Aim of the task: Every line in the records below that holds "held" must be identified and copied.

[Records from a data collection]
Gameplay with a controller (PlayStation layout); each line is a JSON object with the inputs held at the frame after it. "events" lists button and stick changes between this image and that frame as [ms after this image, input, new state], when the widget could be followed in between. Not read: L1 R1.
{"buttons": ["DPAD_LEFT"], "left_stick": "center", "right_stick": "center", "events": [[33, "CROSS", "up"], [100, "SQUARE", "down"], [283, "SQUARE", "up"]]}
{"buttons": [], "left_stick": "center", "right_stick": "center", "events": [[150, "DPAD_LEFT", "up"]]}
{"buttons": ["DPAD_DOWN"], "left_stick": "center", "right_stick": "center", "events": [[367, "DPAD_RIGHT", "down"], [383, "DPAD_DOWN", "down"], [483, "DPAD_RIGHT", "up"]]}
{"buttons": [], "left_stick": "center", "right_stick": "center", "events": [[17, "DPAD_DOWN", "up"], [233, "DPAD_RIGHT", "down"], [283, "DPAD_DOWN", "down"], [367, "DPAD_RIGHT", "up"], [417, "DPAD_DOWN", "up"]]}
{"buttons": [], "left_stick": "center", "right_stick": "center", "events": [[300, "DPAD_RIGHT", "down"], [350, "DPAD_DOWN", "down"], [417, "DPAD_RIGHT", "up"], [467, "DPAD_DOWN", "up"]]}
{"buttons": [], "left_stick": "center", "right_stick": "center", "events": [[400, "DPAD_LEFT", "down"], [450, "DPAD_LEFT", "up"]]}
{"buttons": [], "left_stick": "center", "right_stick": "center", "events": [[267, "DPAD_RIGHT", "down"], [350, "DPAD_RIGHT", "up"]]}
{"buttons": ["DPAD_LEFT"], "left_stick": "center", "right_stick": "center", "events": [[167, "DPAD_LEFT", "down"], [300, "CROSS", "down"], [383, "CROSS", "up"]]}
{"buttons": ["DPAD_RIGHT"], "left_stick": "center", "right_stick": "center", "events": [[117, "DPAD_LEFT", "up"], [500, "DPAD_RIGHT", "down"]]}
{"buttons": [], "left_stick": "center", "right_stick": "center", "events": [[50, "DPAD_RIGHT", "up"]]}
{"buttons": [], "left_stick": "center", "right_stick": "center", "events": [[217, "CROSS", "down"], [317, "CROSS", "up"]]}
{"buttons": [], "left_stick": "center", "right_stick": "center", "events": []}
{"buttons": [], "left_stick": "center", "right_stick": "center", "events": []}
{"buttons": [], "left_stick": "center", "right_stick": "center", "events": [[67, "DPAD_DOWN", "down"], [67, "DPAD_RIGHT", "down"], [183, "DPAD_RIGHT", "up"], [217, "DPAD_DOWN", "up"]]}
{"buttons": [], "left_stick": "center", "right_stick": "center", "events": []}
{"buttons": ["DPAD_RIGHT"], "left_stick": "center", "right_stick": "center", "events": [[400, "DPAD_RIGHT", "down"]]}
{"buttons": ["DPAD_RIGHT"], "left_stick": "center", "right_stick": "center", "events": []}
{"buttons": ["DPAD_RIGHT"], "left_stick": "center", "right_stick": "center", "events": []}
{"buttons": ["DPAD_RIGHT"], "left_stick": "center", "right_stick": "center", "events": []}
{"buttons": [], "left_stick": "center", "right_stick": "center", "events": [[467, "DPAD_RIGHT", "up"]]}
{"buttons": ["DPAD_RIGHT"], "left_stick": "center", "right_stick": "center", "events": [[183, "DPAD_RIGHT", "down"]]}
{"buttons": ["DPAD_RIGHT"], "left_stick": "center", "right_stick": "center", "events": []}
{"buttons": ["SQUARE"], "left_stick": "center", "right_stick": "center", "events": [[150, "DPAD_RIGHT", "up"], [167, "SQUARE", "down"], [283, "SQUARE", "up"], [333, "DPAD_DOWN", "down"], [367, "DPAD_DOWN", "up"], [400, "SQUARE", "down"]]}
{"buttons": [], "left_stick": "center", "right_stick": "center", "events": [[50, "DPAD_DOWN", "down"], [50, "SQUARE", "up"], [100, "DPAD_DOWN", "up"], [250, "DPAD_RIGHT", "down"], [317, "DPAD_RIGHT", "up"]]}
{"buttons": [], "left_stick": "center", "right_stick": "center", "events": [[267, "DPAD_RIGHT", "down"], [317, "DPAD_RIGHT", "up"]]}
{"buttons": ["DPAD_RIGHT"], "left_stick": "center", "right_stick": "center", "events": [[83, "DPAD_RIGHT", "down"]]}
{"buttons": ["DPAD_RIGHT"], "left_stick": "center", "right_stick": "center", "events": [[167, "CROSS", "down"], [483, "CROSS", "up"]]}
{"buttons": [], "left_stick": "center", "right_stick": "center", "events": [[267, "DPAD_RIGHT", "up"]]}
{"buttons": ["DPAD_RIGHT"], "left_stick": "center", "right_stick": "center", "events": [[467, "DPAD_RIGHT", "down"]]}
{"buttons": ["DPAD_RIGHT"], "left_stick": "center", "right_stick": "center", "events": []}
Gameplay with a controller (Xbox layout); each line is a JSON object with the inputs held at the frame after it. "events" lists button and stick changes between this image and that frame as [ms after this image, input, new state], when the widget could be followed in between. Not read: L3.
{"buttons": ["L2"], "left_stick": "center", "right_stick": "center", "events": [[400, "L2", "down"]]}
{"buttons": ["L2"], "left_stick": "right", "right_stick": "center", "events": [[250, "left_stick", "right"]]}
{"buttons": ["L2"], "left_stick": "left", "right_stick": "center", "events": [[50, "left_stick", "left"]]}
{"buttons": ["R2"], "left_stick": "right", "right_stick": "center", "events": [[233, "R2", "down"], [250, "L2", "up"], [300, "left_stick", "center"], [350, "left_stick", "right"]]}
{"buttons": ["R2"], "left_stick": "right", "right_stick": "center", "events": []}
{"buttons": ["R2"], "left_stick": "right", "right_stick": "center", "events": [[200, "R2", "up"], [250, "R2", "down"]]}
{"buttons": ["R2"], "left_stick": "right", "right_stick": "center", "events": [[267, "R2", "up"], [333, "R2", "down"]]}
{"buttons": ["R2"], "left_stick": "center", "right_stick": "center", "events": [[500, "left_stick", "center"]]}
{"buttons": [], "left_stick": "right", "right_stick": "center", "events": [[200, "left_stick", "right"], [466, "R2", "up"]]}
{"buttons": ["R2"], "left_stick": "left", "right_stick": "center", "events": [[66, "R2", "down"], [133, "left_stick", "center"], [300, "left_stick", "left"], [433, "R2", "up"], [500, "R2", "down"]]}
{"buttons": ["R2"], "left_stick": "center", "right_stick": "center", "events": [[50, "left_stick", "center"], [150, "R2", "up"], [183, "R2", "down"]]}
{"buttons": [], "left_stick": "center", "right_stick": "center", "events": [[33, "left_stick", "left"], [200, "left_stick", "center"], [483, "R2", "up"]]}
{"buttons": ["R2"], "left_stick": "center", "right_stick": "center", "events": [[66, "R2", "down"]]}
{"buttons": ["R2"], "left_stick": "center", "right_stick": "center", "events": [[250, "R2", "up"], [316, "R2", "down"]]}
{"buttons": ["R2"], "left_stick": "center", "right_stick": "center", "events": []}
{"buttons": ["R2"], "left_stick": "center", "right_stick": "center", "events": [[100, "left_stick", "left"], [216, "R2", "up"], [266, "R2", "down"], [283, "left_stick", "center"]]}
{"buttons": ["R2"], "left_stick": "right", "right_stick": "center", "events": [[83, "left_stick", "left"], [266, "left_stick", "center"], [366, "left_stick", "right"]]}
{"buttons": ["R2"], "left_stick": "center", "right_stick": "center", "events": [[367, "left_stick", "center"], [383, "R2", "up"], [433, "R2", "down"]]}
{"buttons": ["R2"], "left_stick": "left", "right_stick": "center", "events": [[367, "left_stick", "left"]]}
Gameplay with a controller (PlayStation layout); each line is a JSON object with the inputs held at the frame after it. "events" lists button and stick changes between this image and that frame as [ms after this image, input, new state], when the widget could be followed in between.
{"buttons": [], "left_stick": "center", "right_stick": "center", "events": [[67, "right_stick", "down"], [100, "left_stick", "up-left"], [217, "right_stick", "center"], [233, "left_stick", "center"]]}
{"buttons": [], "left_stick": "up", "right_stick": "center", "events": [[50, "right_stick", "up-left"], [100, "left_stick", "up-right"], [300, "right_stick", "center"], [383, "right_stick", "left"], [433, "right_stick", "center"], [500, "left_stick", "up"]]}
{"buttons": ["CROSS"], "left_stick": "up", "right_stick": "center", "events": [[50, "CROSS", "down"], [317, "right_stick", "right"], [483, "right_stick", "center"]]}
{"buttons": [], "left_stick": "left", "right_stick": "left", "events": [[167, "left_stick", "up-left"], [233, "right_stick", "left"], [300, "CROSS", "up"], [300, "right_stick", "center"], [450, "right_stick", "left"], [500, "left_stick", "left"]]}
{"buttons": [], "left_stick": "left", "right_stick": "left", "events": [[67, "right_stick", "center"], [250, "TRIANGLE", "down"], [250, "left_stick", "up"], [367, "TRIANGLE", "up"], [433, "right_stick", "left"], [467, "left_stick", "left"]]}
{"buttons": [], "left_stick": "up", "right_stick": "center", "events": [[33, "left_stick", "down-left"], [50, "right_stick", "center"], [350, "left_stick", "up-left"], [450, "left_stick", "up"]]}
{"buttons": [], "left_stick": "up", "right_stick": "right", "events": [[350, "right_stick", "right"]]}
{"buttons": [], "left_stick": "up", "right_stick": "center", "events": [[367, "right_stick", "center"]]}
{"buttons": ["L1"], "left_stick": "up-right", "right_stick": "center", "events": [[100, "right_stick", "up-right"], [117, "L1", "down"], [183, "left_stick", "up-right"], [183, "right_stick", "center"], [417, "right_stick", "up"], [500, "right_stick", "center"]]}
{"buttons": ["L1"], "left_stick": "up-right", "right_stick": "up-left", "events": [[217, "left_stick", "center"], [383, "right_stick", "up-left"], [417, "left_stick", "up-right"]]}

Written solution:
Gameplay with a controller (PlayStation layout); each line is a JSON object with the inputs held at the frame after it. "events" lists button and stick changes between this image and that frame as [ms after this image, input, new state], when the widget could be followed in between. Not read: L1 R1.
Gameplay with a controller (Xbox layout); each line is a JSON object with the inputs held at the frame after it. "events" lists button and stick changes between this image and that frame as [ms after this image, input, new state], when the widget could be followed in between. Not read: L3.
Gameplay with a controller (PlayStation layout); each line is a JSON object with the inputs held at the frame after it. "events" lists button and stick changes between this image and that frame as [ms after this image, input, new state], when the widget could be followed in between.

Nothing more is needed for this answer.